> [Document segment]
╭──
Posted on 03/20/2004 4:58:13 PM PST by nuconvert
Researchers Try to Unravel Mystery of Disappearing Eels
Mar 20, 2004
Virginia Smith/ The Associated Press
ST. AUGUSTINE, Fla. (AP) - At 3:30 a.m., Kim Tugend sweeps a dip net across the face of the Guana River dam. From the concrete ledge in the dam house, it is a steep drop to the water, and Tugend's net is long and unwieldy. Her only light comes from her tiny headlamp. From the ledge, in the dark, she can see tiny jellyfish flashing an otherworldly purple light, and the churning waters are deafening. When she pulls her net up and empties it into a pan, there's a wriggling gelatinous mass. It's jellyfish and larval fish - none bigger than a fingernail, all clear but for the black spots of their eyes. She dumps the pan back over the ledge.
Tugend, a researcher with the Florida Fish and Wildlife Conservation Commission, is looking for baby eels, which get stuck in dams. She hasn't found any in days, not here - in a state park north of St. Augustine - nor at the Rodman Dam near Palatka. At 4, 4:30 and 5, her dips pull up everything, it seems, but eels.
"This is so awful," she laughs, scrawling another zero onto her dip log. "I'm gonna get depressed. I'm gonna get a complex."
The eels, arguably, have it much worse. They are rapidly, mysteriously disappearing, which is why Tugend is surveying them.
No one has ever seen an American eel hatching or spawning, but both happen somewhere beneath the Sargasso Sea, a rotating oval of relatively calm water spanning thousands of miles in the Atlantic.
The eels begin life there as flat, leaf-shaped larvae, which ride Gulf Stream currents toward the rivers of the eastern seaboard. As they approach freshwater their bodies grow compact and snakelike, though still clear and only a few inches long.
Some of the "glass eels," as they are called, enter the St. Johns River and migrate to inland lakes, where they grow fatter and darker and spend most of their lives. Others ride the currents higher, hopping off the Gulf Stream as far north as Nova Scotia, already pigmented and the size of worms. Eels shun light on their journey, forcing researchers like Tugend to work at night.
In the mid-1920s a Dutch scientist made multiple missions to the Sargasso Sea to learn where eels spawn, but he never quite found the spot. Though commercial eel fisheries existed then in the northern states and Canada, little was known about the eels themselves. Only a few years before had science determined that the leaf-like larvae, thought to be a species of saltwater fish, were actually young eels.
Back then Billy Ruth's father and grandfather fished the St. Johns River. All the eels they caught they dumped in the woods, leaving foul-smelling piles for pigs and raccoons. Billy Ruth did too until, around 1960, two men came from Philadelphia offering him a nickel a pound for them.
╰──
> [Entries provided]
╭──
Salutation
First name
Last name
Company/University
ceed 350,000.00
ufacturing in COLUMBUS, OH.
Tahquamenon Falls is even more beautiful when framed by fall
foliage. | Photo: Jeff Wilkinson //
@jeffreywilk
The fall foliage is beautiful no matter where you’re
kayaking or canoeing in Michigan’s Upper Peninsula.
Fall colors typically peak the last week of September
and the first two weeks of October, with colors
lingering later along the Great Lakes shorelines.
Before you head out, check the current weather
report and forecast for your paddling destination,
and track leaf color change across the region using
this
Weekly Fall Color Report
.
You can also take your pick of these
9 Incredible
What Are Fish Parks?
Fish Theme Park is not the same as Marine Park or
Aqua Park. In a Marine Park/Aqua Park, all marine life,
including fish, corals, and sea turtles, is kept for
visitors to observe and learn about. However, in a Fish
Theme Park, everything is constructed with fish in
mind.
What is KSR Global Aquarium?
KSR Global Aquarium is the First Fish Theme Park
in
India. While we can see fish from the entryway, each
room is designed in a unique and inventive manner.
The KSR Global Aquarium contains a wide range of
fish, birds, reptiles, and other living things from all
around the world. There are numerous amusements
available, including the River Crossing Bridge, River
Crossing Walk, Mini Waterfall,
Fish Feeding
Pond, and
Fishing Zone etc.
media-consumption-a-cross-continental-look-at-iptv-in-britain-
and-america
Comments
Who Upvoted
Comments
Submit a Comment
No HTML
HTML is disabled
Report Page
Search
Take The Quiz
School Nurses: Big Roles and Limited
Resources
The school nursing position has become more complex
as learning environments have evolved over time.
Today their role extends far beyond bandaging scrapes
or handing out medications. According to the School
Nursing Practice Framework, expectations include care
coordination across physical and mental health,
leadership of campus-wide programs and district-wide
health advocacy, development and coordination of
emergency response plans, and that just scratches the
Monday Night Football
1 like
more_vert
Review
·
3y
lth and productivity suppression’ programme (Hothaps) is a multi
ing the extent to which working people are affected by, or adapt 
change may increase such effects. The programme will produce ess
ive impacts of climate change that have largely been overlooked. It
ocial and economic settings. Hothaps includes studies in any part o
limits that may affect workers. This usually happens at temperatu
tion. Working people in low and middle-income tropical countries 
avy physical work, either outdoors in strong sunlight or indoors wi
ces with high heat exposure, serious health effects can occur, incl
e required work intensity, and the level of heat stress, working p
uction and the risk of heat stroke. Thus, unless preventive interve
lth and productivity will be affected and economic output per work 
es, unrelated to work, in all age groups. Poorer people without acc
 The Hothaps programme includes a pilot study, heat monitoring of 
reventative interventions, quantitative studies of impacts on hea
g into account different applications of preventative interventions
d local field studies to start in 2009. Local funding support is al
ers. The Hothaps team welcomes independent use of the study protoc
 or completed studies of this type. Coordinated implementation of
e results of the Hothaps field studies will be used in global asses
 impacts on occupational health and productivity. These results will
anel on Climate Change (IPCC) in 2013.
╰──
> [Questions]
**A.** Set down the stretch of the eel article from "The eels, arguably, have" through "in the Atlantic.", copying it word for word.
**B.** Answer these questions using the eel article:
(i) Which agency is Kim Tugend a researcher with?
(ii) Beneath which sea do American eels hatch and spawn?
(iii) What price did the two men from Philadelphia offer Billy Ruth for eels?
**C.** List every time of night at which the eel article says Tugend sweeps or dips her net.

> [Answers below]
**A.**
The eels, arguably, have it much worse. They are rapidly, mysteriously disappearing, which is why Tugend is surveying them.
No one has ever seen an American eel hatching or spawning, but both happen somewhere beneath the Sargasso Sea, a rotating oval of relatively calm water spanning thousands of miles in the Atlantic.

**B.**
(i) The Florida Fish and Wildlife Conservation Commission
(ii) The Sargasso Sea
(iii) A nickel a pound

**C.** 3:30 a.m., 4, 4:30, 5